**What the task asks**
Every entry below is to be copied exactly, apart from any picture it holds.

**Given records**
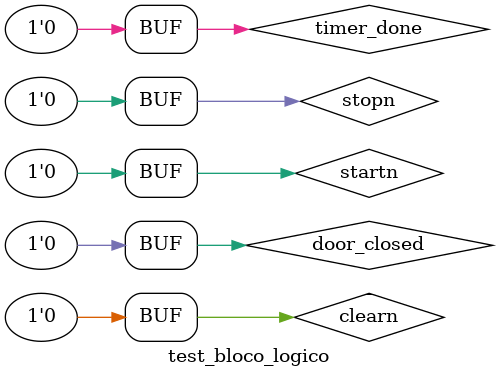
<source format=v>
`timescale 1ns/1ns

module test_bloco_logico;

    reg startn, stopn, clearn, door_closed, timer_done;
  	wire  set, reset;

  	controle dut(startn, stopn, clearn, door_closed, timer_done, set, reset);

    initial
        begin

            $dumpfile("test_bloco_logico.vcd");
            $dumpvars(0, test_bloco_logico);

                startn=1; stopn=0; clearn=0; door_closed=0; timer_done=0;
            #5  startn=1; stopn=0; clearn=0; door_closed=1; timer_done=0;
         	  #5  startn=1; stopn=1; clearn=0; door_closed=1; timer_done=0;
            #5  startn=1; stopn=0; clearn=0; door_closed=1; timer_done=0;
            #5  startn=1; stopn=0; clearn=0; door_closed=1; timer_done=1;
            #5  startn=1; stopn=0; clearn=0; door_closed=0; timer_done=0;
          	#5  startn=1; stopn=0; clearn=1; door_closed=1; timer_done=1;
            #5  startn=1; stopn=0; clearn=0; door_closed=1; timer_done=0;
          	#5  startn=1; stopn=1; clearn=1; door_closed=1; timer_done=1;
            #5  startn=0; stopn=1; clearn=1; door_closed=1; timer_done=1;
            #5  startn=0; stopn=0; clearn=0; door_closed=0; timer_done=0;
          
        end
endmodule
</source>
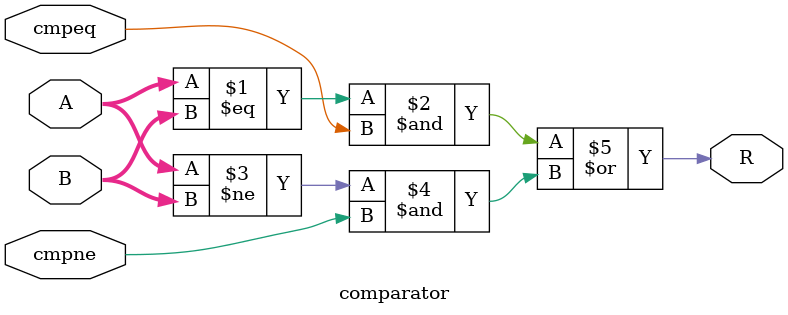
<source format=v>
`timescale 1ns / 1ps

module comparator(
    input [15:0] A,
    input [15:0] B,
	 input cmpeq,
	 input cmpne,
    output R
    );
	 
	 assign R = ((A == B) & cmpeq) | ((A != B) & cmpne);
				
endmodule

</source>
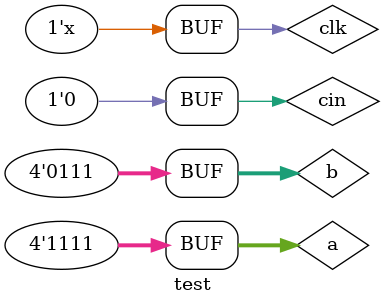
<source format=v>
`timescale 1ns / 1ps


module test();
reg clk;
reg rst;

reg [3:0] a;
reg [3:0] b;
wire [3:0] out;
wire cout;
reg cin;

initial
begin
    a = 15;
    b = 7;
    cin = 0;
    clk = 0;
end

always #10 clk = ~clk;

fulladd fa1(.a(a), .b(b), .c_in(cin), .sum(out), .c_out(cout));

endmodule

</source>
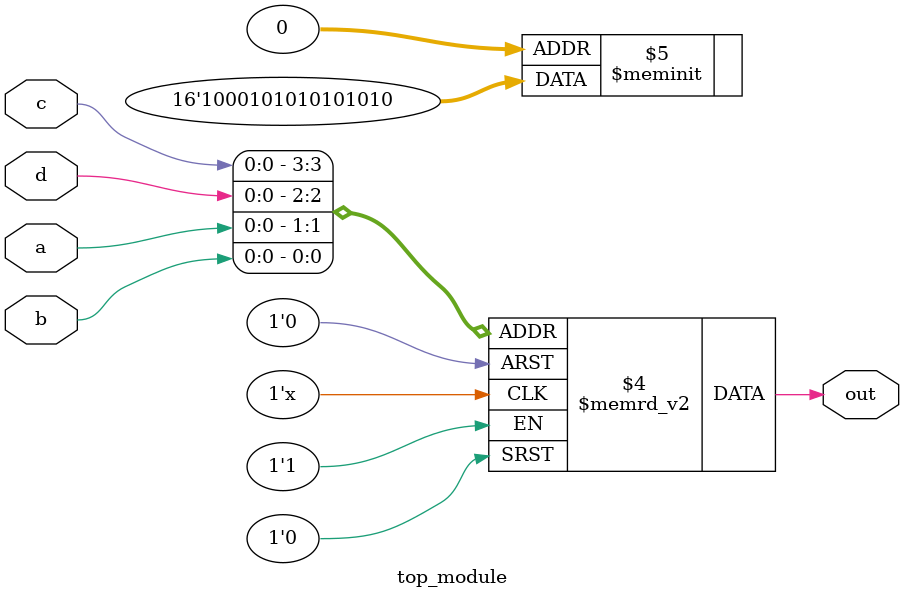
<source format=sv>
module top_module (
    input a, 
    input b,
    input c,
    input d,
    output reg out
);

    always @(*) begin
        case ({c, d, a, b}) 
            4'b0000, 4'b0010, 4'b0110, 4'b1000, 
            4'b1100, 4'b1010, 4'b1110, 4'b1101: out = 0;
            4'b0001, 4'b0011, 4'b0101, 4'b1001, 
            4'b1101, 4'b1011, 4'b1111, 4'b0111: out = 1;
            default: out = 0;
        endcase
    end

endmodule

</source>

**Result of this task**
<source format=v>
`timescale 1ns/1ns

module test_bloco_logico;

    reg startn, stopn, clearn, door_closed, timer_done;
  	wire  set, reset;

  	controle dut(startn, stopn, clearn, door_closed, timer_done, set, reset);

    initial
        begin

            $dumpfile("test_bloco_logico.vcd");
            $dumpvars(0, test_bloco_logico);

                startn=1; stopn=0; clearn=0; door_closed=0; timer_done=0;
            #5  startn=1; stopn=0; clearn=0; door_closed=1; timer_done=0;
         	  #5  startn=1; stopn=1; clearn=0; door_closed=1; timer_done=0;
            #5  startn=1; stopn=0; clearn=0; door_closed=1; timer_done=0;
            #5  startn=1; stopn=0; clearn=0; door_closed=1; timer_done=1;
            #5  startn=1; stopn=0; clearn=0; door_closed=0; timer_done=0;
          	#5  startn=1; stopn=0; clearn=1; door_closed=1; timer_done=1;
            #5  startn=1; stopn=0; clearn=0; door_closed=1; timer_done=0;
          	#5  startn=1; stopn=1; clearn=1; door_closed=1; timer_done=1;
            #5  startn=0; stopn=1; clearn=1; door_closed=1; timer_done=1;
            #5  startn=0; stopn=0; clearn=0; door_closed=0; timer_done=0;
          
        end
endmodule
</source>
<source format=v>
`timescale 1ns / 1ps

module comparator(
    input [15:0] A,
    input [15:0] B,
	 input cmpeq,
	 input cmpne,
    output R
    );
	 
	 assign R = ((A == B) & cmpeq) | ((A != B) & cmpne);
				
endmodule

</source>
<source format=v>
`timescale 1ns / 1ps


module test();
reg clk;
reg rst;

reg [3:0] a;
reg [3:0] b;
wire [3:0] out;
wire cout;
reg cin;

initial
begin
    a = 15;
    b = 7;
    cin = 0;
    clk = 0;
end

always #10 clk = ~clk;

fulladd fa1(.a(a), .b(b), .c_in(cin), .sum(out), .c_out(cout));

endmodule

</source>
<source format=sv>
module top_module (
    input a, 
    input b,
    input c,
    input d,
    output reg out
);

    always @(*) begin
        case ({c, d, a, b}) 
            4'b0000, 4'b0010, 4'b0110, 4'b1000, 
            4'b1100, 4'b1010, 4'b1110, 4'b1101: out = 0;
            4'b0001, 4'b0011, 4'b0101, 4'b1001, 
            4'b1101, 4'b1011, 4'b1111, 4'b0111: out = 1;
            default: out = 0;
        endcase
    end

endmodule

</source>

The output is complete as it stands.